Toutefois cette forme de rejet n’est pas la seule. Deux exemples me viennent à l’esprit pour illustrer ce point. Vous connaissez certainement des médecins fumeurs. Or les médecins sont les plus informés sur les conséquences de la cigarette, ils ont tous les traitements sous la main pour éviter de fumer mais malgré cela, certains – même minoritaires – fument malgré tout. On n’est plus dans la négation comme chez les climatosceptiques, c’est autre chose. Cette situation, on la retrouve également dans l’agriculture, lorsque les recherches sur l’insecticide DDT ont très tôt mis en lumière la résistance des insectes à ces produits. Dans cette communauté on a su, mais on n’a rien fait non plus.
Il faut arrêter que croire que l’éducation ou la diffusion des connaissances peut suffire à changer la donne en matière d’environnement. Ça y contribue mais ça ne suffit pas. L’enjeu est sans doute ailleurs.
L’écologie doit-elle être un combat ?
Oui mais cela dépend avec quelles valeurs et pour faire quoi. Combattre c’est bien, mais il faut savoir dans quel sens. Dans mon livre « Les combats pour la Nature » je parle justement des différences de points de vue idéologiques derrière l’importance du lien à la nature et la sauvegarde de la nature. L’extrême droite par exemple a toujours été extrêmement soucieuse du respect de la nature d’où elle tire son idéologie raciste, puisque le racisme repose sur une certaine lecture de la nature et du respect de son « ordre » établit. On le voit bien, se battre pour la nature ne remplace pas un projet politique global. Les questions sociales doivent y être étroitement associées, l’exemple des gilets jaunes nous l’a bien démontré.
En définitive veut-on se battre pour une forme de progrès social ou au contraire dans une philosophie conservatrice voire réactionnaire.
En France, l’écologie politique peine à rassembler, quand elle ne divise pas carrément.
Les problèmes d’environnement sont toujours des problèmes d’opposition entre des groupes antagonistes. Chasse, pesticides, retour du loup… il y a toujours des groupes avec des opinions divergentes.

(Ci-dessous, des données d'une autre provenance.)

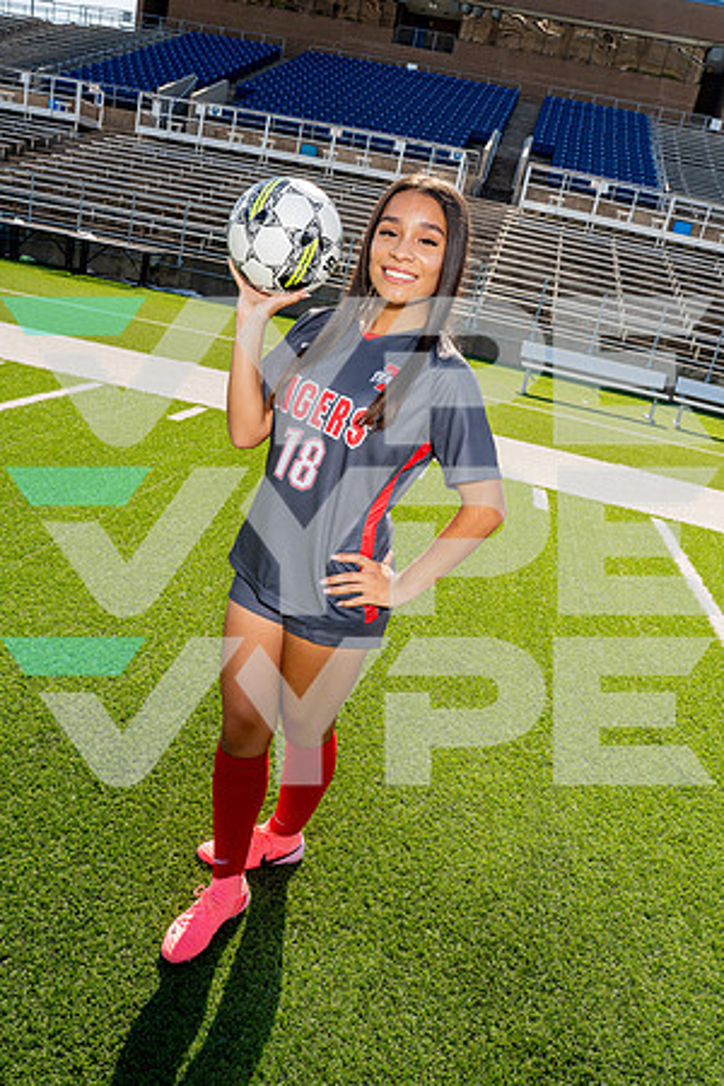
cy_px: 543
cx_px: 362
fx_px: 814
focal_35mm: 27
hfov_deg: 47.9
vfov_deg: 67.4
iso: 320
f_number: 10
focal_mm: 27
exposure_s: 1/250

Le défaut qu’on a en France, certainement plus qu’ailleurs, est de ne pas être capables de réunir des gens différents dans une pièce et de produire un consensus. On a néanmoins un contre-exemple récent que je trouve génial : la Convention citoyenne pour le climat. Dans le cadre de ces travaux des gens extrêmement hétéroclites ont su produire des préconisations riches et ambitieuses. On a pu voir dans cet exercice l’intérêt de la démocratie lorsqu’elle n’est pas altérée par des lobbies et des intérêts égoïstes. Sur ce point les allemands arrivent mieux que nous à trouver cet esprit de consensus, même s’ils rencontrent eux aussi des tensions.
Dans le contexte de crise climatique que nous connaissons, on ne doit plus parler simplement d’écologie mais de politique globale et aussi, ce qui est nouveau, nous devons penser à l’échelle planétaire. C’est un immense chantier qui n’a jamais été abordé. Parler de localisme c’est bien, mais n’oublions pas qu’une grande partie des solutions aux problèmes locaux se situent au niveau global. L’un ne va pas sans l’autre.